▸ To-do item A: In the passage below on the traction battery enclosure, list every aperture the bolt 88 passes through, naming the lip and part that each one belongs to.
▸ To-do item B: Pick up the passage on the traction battery enclosure below after its final sentence, and keep writing it in the same style.

The traction battery 14, with the enclosure 60, can be mounted to a vehicle incorporating the powertrain 10 of
The first housing 64 supports the battery array 18a within an open area 76. The second housing 68 supports the battery array 18b within an open area 80. In another example, electronics are supported by the second housing 68 instead of the battery array 18b. That is, the first housing 64 could support a battery array and the second housing could support electronics but no battery array, or vice versa.
The second housing 68 nests within the first housing 64. The nesting of the second housing 68 within the first housing 64 can enclose the battery array 18a within the open area 76. The cover 72 can enclose the battery array 18b within the open area 80.
The battery arrays 18 are arranged in tiers within the traction battery 14. In this example, the battery array 18a is vertically lower than the battery array 18b within the traction battery 14. More specifically, in this example, all portions of the battery array 18a are vertically misaligned from portions of the battery array 18b. Vertical, for purposes of this disclosure, is with reference to the horizon or ground and the typical position of the vehicle during operation.
The battery arrays 18 are shown as arranged within two tiers—one upper tier and one lower tier. In other examples, the traction battery 14 could include more than two tiers of battery arrays 18.
In this example, the first housing 64, the second housing 68, and the cover 72 are secured together with at least one common attachment 84. In this example, the common attachments 84 are each provided by a mechanical fastener, such as a bolt 88 and a nut 92, that clamp together the first housing 64, the second housing 68, and the cover 72. In another example, the at least one common attachment 84 is provided by an adhesive, clips, welding, or some combination of these. Any type of attachment could be utilized and this disclosure should not be considered limiting to the specific attachments described herein.
The bolt 88 extends through an aperture 96 within a lip 100 of the first housing 64, an aperture 104 within a lip 108 of the second housing 68, and through an aperture 112 within a lip 116 of the cover 72. When the bolt 88 fully engages the nut 92, the lip 108 of the second housing 68 is substantially sandwiched between the lip 116 of the cover 72 and the lip 100 of the first housing 64.
The example traction battery 14 utilizes eight common attachments 84. The common attachments 84 are distributed about a periphery of the open areas 76 and 80.
For purposes of this disclosure, the common attachments 84 are considered common because the common attachments 84 are shared by cover 72, the first housing 64 and the second housing 68. Using the common attachments 84 permits securing the first housing 64, the second housing 68, and the cover 72 together without requiring separate securing structures. Thus, overall part complexity of the traction battery 14 is reduced. Further, allocating packaging space for an attachment of, for example, the second housing 68 to the first housing 64 separate from the common attachment is not required.

▸ Data listing:
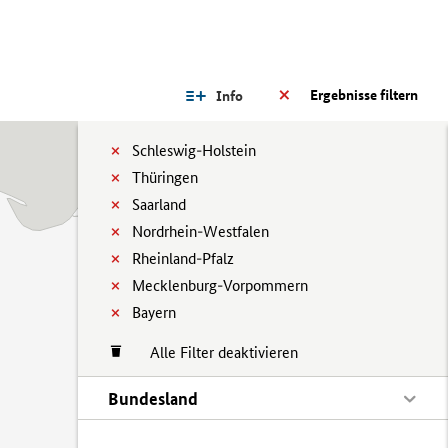
Ergebnisse filtern
Info
Schleswig-Holstein
Thüringen
Saarland
Nordrhein-Westfalen
Rheinland-Pfalz
Mecklenburg-Vorpommern
Bayern
Alle Filter deaktivieren
Bundesland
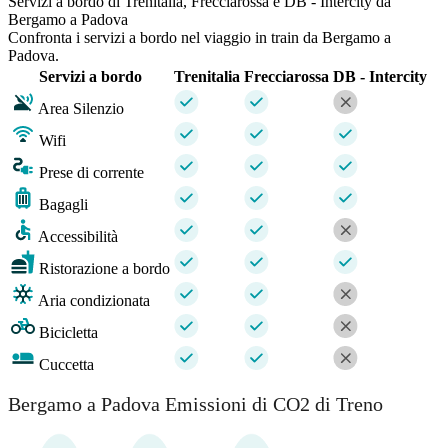
Servizi a bordo di Trenitalia, Frecciarossa e DB - Intercity da
Bergamo a Padova
Confronta i servizi a bordo nel viaggio in train da Bergamo a
Padova.
Servizi a bordo
Trenitalia
Frecciarossa
DB - Intercity
Area Silenzio
Wifi
Prese di corrente
Bagagli
Accessibilità
Ristorazione a bordo
Aria condizionata
Bicicletta
Cuccetta
Bergamo a Padova Emissioni di CO2 di Treno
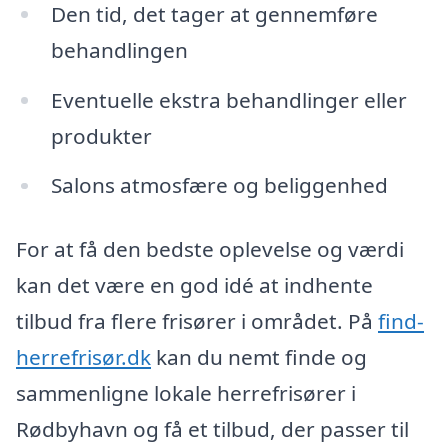
Den tid, det tager at gennemføre
behandlingen
Eventuelle ekstra behandlinger eller
produkter
Salons atmosfære og beliggenhed
For at få den bedste oplevelse og værdi
kan det være en god idé at indhente
tilbud fra flere frisører i området. På
find-
herrefrisør.dk
kan du nemt finde og
sammenligne lokale herrefrisører i
Rødbyhavn og få et tilbud, der passer til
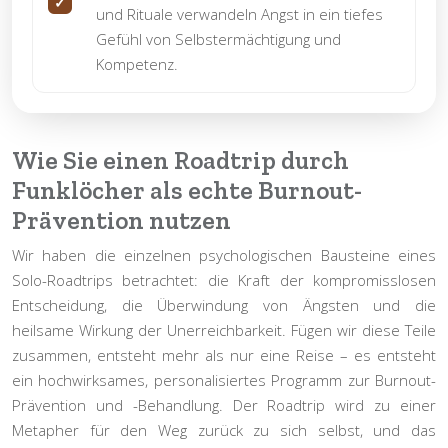
und Rituale verwandeln Angst in ein tiefes
Gefühl von Selbstermächtigung und
Kompetenz.
Wie Sie einen Roadtrip durch
Funklöcher als echte Burnout-
Prävention nutzen
Wir haben die einzelnen psychologischen Bausteine eines
Solo-Roadtrips betrachtet: die Kraft der kompromisslosen
Entscheidung, die Überwindung von Ängsten und die
heilsame Wirkung der Unerreichbarkeit. Fügen wir diese Teile
zusammen, entsteht mehr als nur eine Reise – es entsteht
ein hochwirksames, personalisiertes Programm zur Burnout-
Prävention und -Behandlung. Der Roadtrip wird zu einer
Metapher für den Weg zurück zu sich selbst, und das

▸ Expected output A:
- Aperture 96, within lip 100 of the first housing 64
- Aperture 104, within lip 108 of the second housing 68
- Aperture 112, within lip 116 of the cover 72

▸ Expected output B:
Seal structures 118 can be positioned between the lip 100 and the lip 108, as well as between the lip 108 and the lip 116. The seal structures 118 can inhibit movements of contaminants, for example, through the interfaces between the lips 100, 108, 116. The seal structures 118 could be foam based, rubber based, or based on some other material.
In this example, the bolt 88 extends through the seal structures 118 such that some of the seal structure is outboard the bolt 88 and some of the seal structure 118 is inboard the bolt 88. In other examples, the seal structures 118 can be entirely outboard the bolt 88, or entirely inboard the bolt 88.
Generally, in this example, the first housing 64 and the second housing 68 are trays of the enclosure 60 that have a tub-like configuration. The first housing 64 includes, for example, a floor 120, and a plurality of walls 124 extending at any angle transversely from the floor 120. The battery array 18a is disposed on the floor 120. Bolts, or other fasteners, could be used to secure the battery array 18a to the floor 120.
The second housing 68 includes a floor 128 and a plurality of walls 132 extending at any angle transversely from a periphery of the floor 128. The battery array 18b is disposed on the floor 128. Bolts, or other fasteners, could be used to secure the battery array 18b to the floor 128.
The first housing 64 has a depth that generally corresponds to a height of the walls 124, and the second housing 68 has a depth that generally corresponds to the height of the walls 132. In this example, the depth of the first housing 64 is about twice that of the depth of the second housing 68.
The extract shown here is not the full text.